Let That Devil Out

A lot of people like to rip on the Tampa Bay Rays fanbase for the low attendance numbers this season. For all their outstanding performances and surprise position atop the only tough division in baseball, the Rays are 12th in attendance among AL teams – ahead of only Oakland and Kansas City.

Part of this makes sense – if a city won’t come out to see a winner, who will they come out to see? – but most of it doesn’t

The Rays have never won more than 70 games in a season, but more than that they’ve never really established any kind of history yet for fans to cling to. Retiring Wade Boggs’ number aside, what former players’ jerseys do Rays fans really wear? Fred McGriff, for his two years of late-career might? Aubrey Huff, for his franchise-record 128 career home runs? Commemorative t-shirts of the magical squad that inaugrated St. Petersburg baseball by going 63-99? Hardly the stuff people cling to, and with that kind of track record it’s not hard to blame anyone for staying home.
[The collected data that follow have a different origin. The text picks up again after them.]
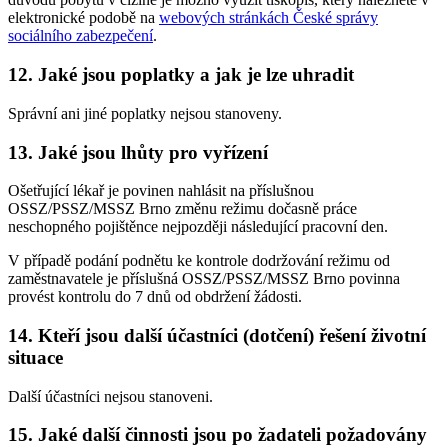
elektronické podobě na
webových stránkách České správy
sociálního zabezpečení
.
12. Jaké jsou poplatky a jak je lze uhradit
Správní ani jiné poplatky nejsou stanoveny.
13. Jaké jsou lhůty pro vyřízení
Ošetřující lékař je povinen nahlásit na příslušnou
OSSZ/PSSZ/MSSZ Brno změnu režimu dočasně práce
neschopného pojištěnce nejpozději následující pracovní den.
V případě podání podnětu ke kontrole dodržování režimu od
zaměstnavatele je příslušná OSSZ/PSSZ/MSSZ Brno povinna
provést kontrolu do 7 dnů od obdržení žádosti.
14. Kteří jsou další účastníci (dotčení) řešení životní
situace
Další účastníci nejsou stanoveni.
15. Jaké další činnosti jsou po žadateli požadovány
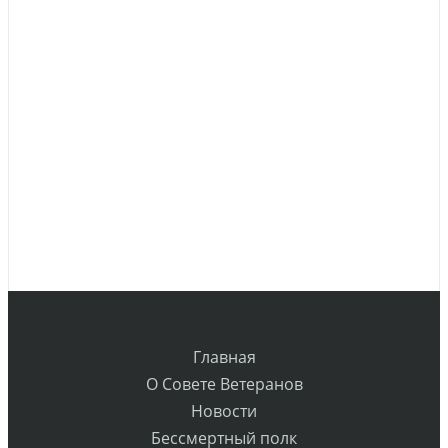
Главная
О Совете Ветеранов
Новости
Бессмертный полк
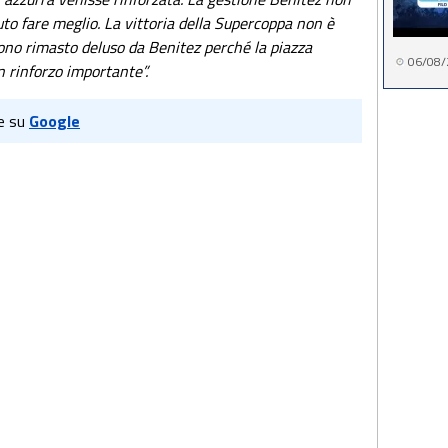
uto fare meglio. La vittoria della Supercoppa non è
Sono rimasto deluso da Benitez perché la piazza
06/08/
n rinforzo importante”.
e su
Google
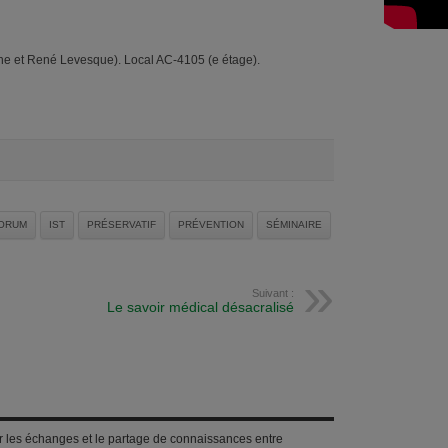
ine et René Levesque). Local AC-4105 (e étage).
ORUM
IST
PRÉSERVATIF
PRÉVENTION
SÉMINAIRE
Suivant :
Le savoir médical désacralisé
iser les échanges et le partage de connaissances entre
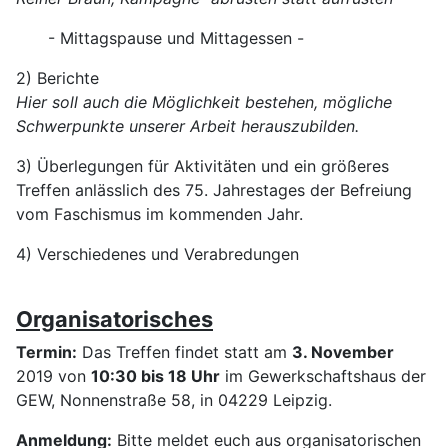
- Mittagspause und Mittagessen -
2) Berichte
Hier soll auch die Möglichkeit bestehen, mögliche
Schwerpunkte unserer Arbeit herauszubilden.
3) Überlegungen für Aktivitäten und ein größeres
Treffen anlässlich des 75. Jahrestages der Befreiung
vom Faschismus im kommenden Jahr.
4) Verschiedenes und Verabredungen
Organisatorisches
Termin:
Das Treffen findet statt am
3. November
2019 von
10:30 bis 18 Uhr
im Gewerkschaftshaus der
GEW, Nonnenstraße 58, in 04229 Leipzig.
Anmeldung:
Bitte meldet euch aus organisatorischen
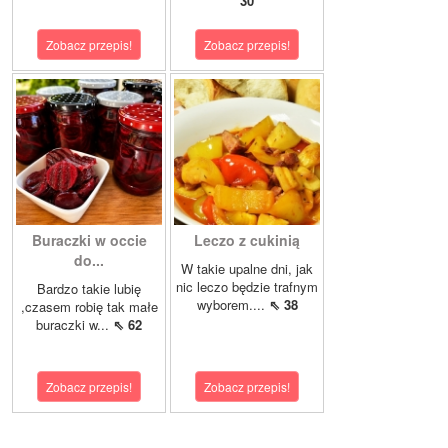
30
Zobacz przepis!
Zobacz przepis!
Buraczki w occie
Leczo z cukinią
do...
W takie upalne dni, jak
nic leczo będzie trafnym
Bardzo takie lubię
wyborem....
⇖ 38
,czasem robię tak małe
buraczki w...
⇖ 62
Zobacz przepis!
Zobacz przepis!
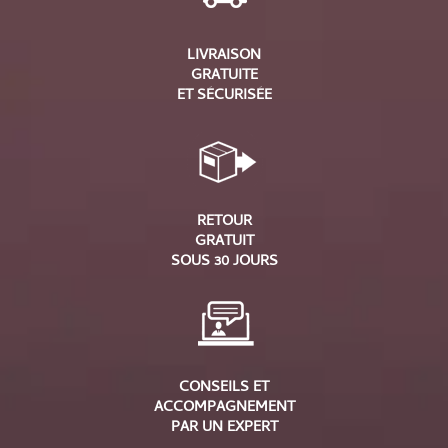
LIVRAISON
GRATUITE
ET SÉCURISÉE
RETOUR
GRATUIT
SOUS 30 JOURS
CONSEILS ET
ACCOMPAGNEMENT
PAR UN EXPERT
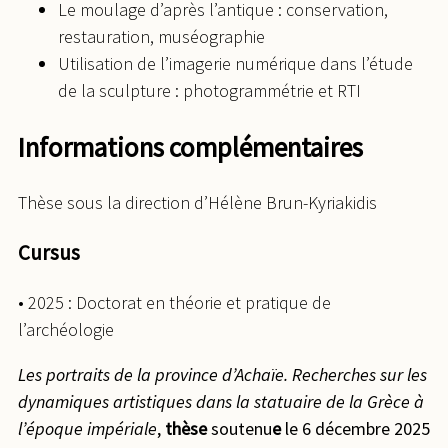
Le moulage d’après l’antique : conservation,
restauration, muséographie
Utilisation de l’imagerie numérique dans l’étude
de la sculpture : photogrammétrie et RTI
Informations complémentaires
Thèse sous la direction d’Hélène Brun-Kyriakidis
Cursus
• 2025 : Doctorat en théorie et pratique de
l’archéologie
Les portraits de la province d’Achaïe. Recherches sur les
dynamiques artistiques dans la statuaire de la Grèce à
l’époque impériale
,
thèse
soutenu
e
le 6 décembre 2025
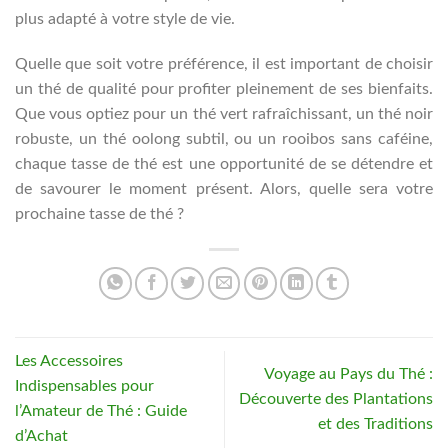
plus adapté à votre style de vie.
Quelle que soit votre préférence, il est important de choisir
un thé de qualité pour profiter pleinement de ses bienfaits.
Que vous optiez pour un thé vert rafraîchissant, un thé noir
robuste, un thé oolong subtil, ou un rooibos sans caféine,
chaque tasse de thé est une opportunité de se détendre et
de savourer le moment présent. Alors, quelle sera votre
prochaine tasse de thé ?
Les Accessoires
Voyage au Pays du Thé :
Indispensables pour
Découverte des Plantations
l’Amateur de Thé : Guide
et des Traditions
d’Achat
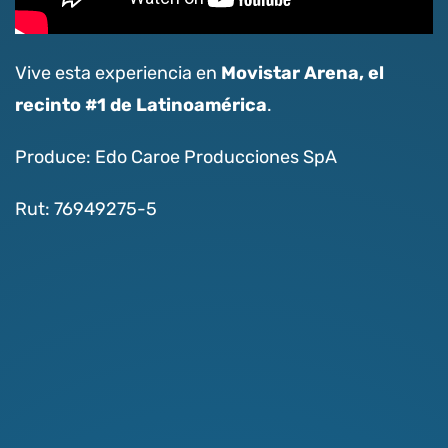
Movistar Arena, el
Vive esta experiencia en
recinto #1 de Latinoamérica
.
Produce: Edo Caroe Producciones SpA
Rut: 76949275-5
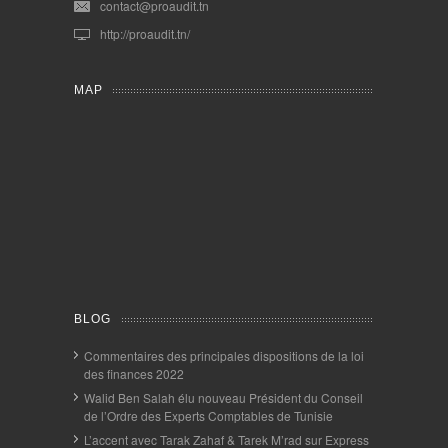
contact@proaudit.tn
http://proaudit.tn/
MAP
BLOG
Commentaires des principales dispositions de la loi
des finances 2022
Walid Ben Salah élu nouveau Président du Conseil
de l’Ordre des Experts Comptables de Tunisie
L’accent avec Tarak Zahaf & Tarek M’rad sur Express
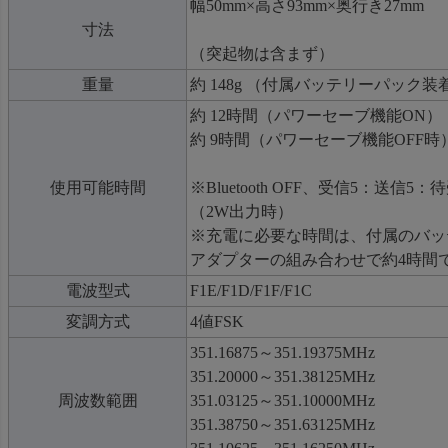
幅50mm×高さ93mm×奥行き27mm
寸法
（突起物は含まず）
重量
約 148g （付属バッテリーパック装
約 12時間（パワーセーブ機能ON）
約 9時間（パワーセーブ機能OFF時
使用可能時間
※Bluetooth OFF、受信5：送信
（2W出力時）
※充電に必要な時間は、付属のバッ
アダプターの組み合わせで約4時間
電波型式
F1E/F1D/F1F/F1C
変調方式
4値FSK
351.16875～351.19375MHz
351.20000～351.38125MHz
周波数範囲
351.03125～351.10000MHz
351.38750～351.63125MHz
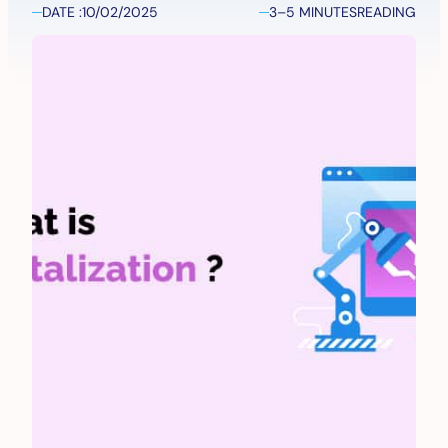
DATE :
10/02/2025
3–5 MINUTES
READING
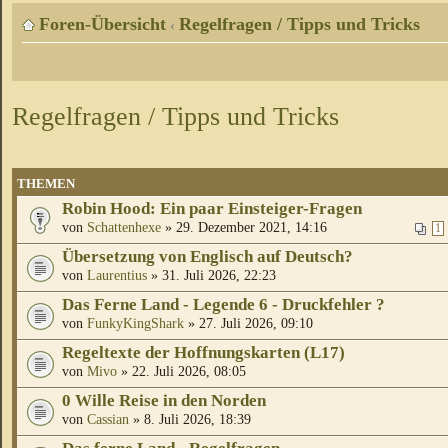
Foren-Übersicht
Regelfragen / Tipps und Tricks
‹
Regelfragen / Tipps und Tricks
THEMEN
Robin Hood: Ein paar Einsteiger-Fragen
von
Schattenhexe
» 29. Dezember 2021, 14:16
1
Übersetzung von Englisch auf Deutsch?
von
Laurentius
» 31. Juli 2026, 22:23
Das Ferne Land - Legende 6 - Druckfehler ?
von
FunkyKingShark
» 27. Juli 2026, 09:10
Regeltexte der Hoffnungskarten (L17)
von
Mivo
» 22. Juli 2026, 08:05
0 Wille Reise in den Norden
von
Cassian
» 8. Juli 2026, 18:39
But let’s say for a second the Rays were drawing insanely high numbers. Let’s say the Rays had started selling out regularly once people figured out this year’s team was for real. Then what? The only good outcome is membership in one of baseball’s two worst neighborhoods: front-runners and tourist attractions.

Until recently, the Cleveland Indians held the record by selling out 455 consecutive games.

“And just how,” you may ask, “did the Cleveland Indians, of all people, do that?”

Simple: by winning. A lot. Their streak began June 12, 1995 and didn’t end until April 4th, 2001 (a game against the Sox, naturally). The Tribe took the division five times in that stretch, and the numbers translate to roughly one ticket sold nightly for every ten residents of the Forest City. The Indians dismantled their team after taking the AL Central again in 2001, and the sellouts never returned. So what do you get? Accusations of bandwagon-jumping, of front-running, of a city full of fair-weather fans who’d rather be wearing dog masks.

On the flipside, you have teams like the Cubs and Red Sox, two teams able to fill the stadium nightly without really having to prove anything. The Red Sox just broke Cleveland’s streak by way of a few well-executed second-place finishes; the Chicago Cubs have averaged 80% capacity per night since 2002 despite only two (soon to be three) seasons above fourth place.

So if those Rays fans are to really justify their position and worthiness, what are we on the outside to demand of them? And as Sox fans, are we really in a position to point fingers at anyone’s attendance figures? In 2000, the Good Guys had the best record in the American League yet finished ninth at the turnstiles. Even the 2005 team that went all the way only brought in 28,000 nightly. If winning isn’t enough, then what is?

Moving to Lakeview, apparently. Or, alternately, to Cleveland.